Effect of Properties of Hydrophilic Microporous Layer (MPL) on PEFC Performance

Abstract

The effect of the microporous layer (MPL) on membrane electrode assemblies (MEAs) has been investigated. The performance of an MEA employing an MPL with a larger pore volume was better under 100%RH condition, which we reported in 2015 (1). Under 30%RH, no distinct relationship was found between the pore volume of the MPL and the MEA performance. However, the MEA employing an MPL with a larger median pore diameter showed higher cell voltage. We reported that the MEA using a hydrophilic MPL showed much better performance in a wide range of pressure and humidity conditions than that using a conventional hydrophobic MPL. We applied our technique of preparing a carbon fiber dispersion to the fabrication of MPLs using carbon particles and carbon fibers with various fiber diameters.

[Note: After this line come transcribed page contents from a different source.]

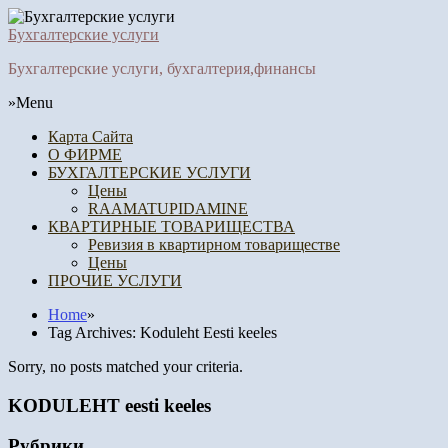
Бухгалтерские услуги
Бухгалтерские услуги, бухгалтерия,финансы
»Menu
Карта Сайта
О ФИРМЕ
БУХГАЛТЕРСКИЕ УСЛУГИ
Цены
RAAMATUPIDAMINE
КВАРТИРНЫЕ ТОВАРИЩЕСТВА
Ревизия в квартирном товариществе
Цены
ПРОЧИЕ УСЛУГИ
Home
»
Tag Archives: Koduleht Eesti keeles
Sorry, no posts matched your criteria.
KODULEHT eesti keeles
Рубрики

Properties of carbon materials and MPLs are shown in Table 1. The pore size distribution (Fig. 1) was measured using mercury intrusion porosimetry. Figure 2 shows the surface SEM images of the MPLs: The MPL made of carbon black (Vulcan XC) has the smallest pore diameter (0.068 μm) and that made of carbon fiber (VGCF-H) has the largest pore diameter (0.77 μm). Although carbon fiber CF-X has the largest fiber diameter of 250 nm, the MPL made of it has the smallest pore volume. This is probably because fibers of CF-X are straight and longer than other carbon fibers, tending not to become tangled and form larger pores. MEAs having an MPL made of four different carbon materials (Vulcan, 24PS, CF-X, and VGCF-H) were prepared, and polarization curves were measured under the conditions of 80 ºC, 30%RH. The IR free cell voltage (@0.1, 0.5, 1.0 and 2.0 A/cm2) for the four MEAs are plotted against the median pore diameter of the MPL in Fig. 3. The larger the pore diameter of the MPL, the higher the cell voltage becomes. The MEA employing an MPL made of VGCF-H, which has the largest median pore diameter, shows the best performance under the dry condition of 30%RH. This is probably because there is little liquid water in the MPL under the dry condition, and the cell voltage is largely dependent on the oxygen diffusivity of the MPL: The larger median pore diameter of the MPL, the better oxygen diffusivity and the higher the cell voltage.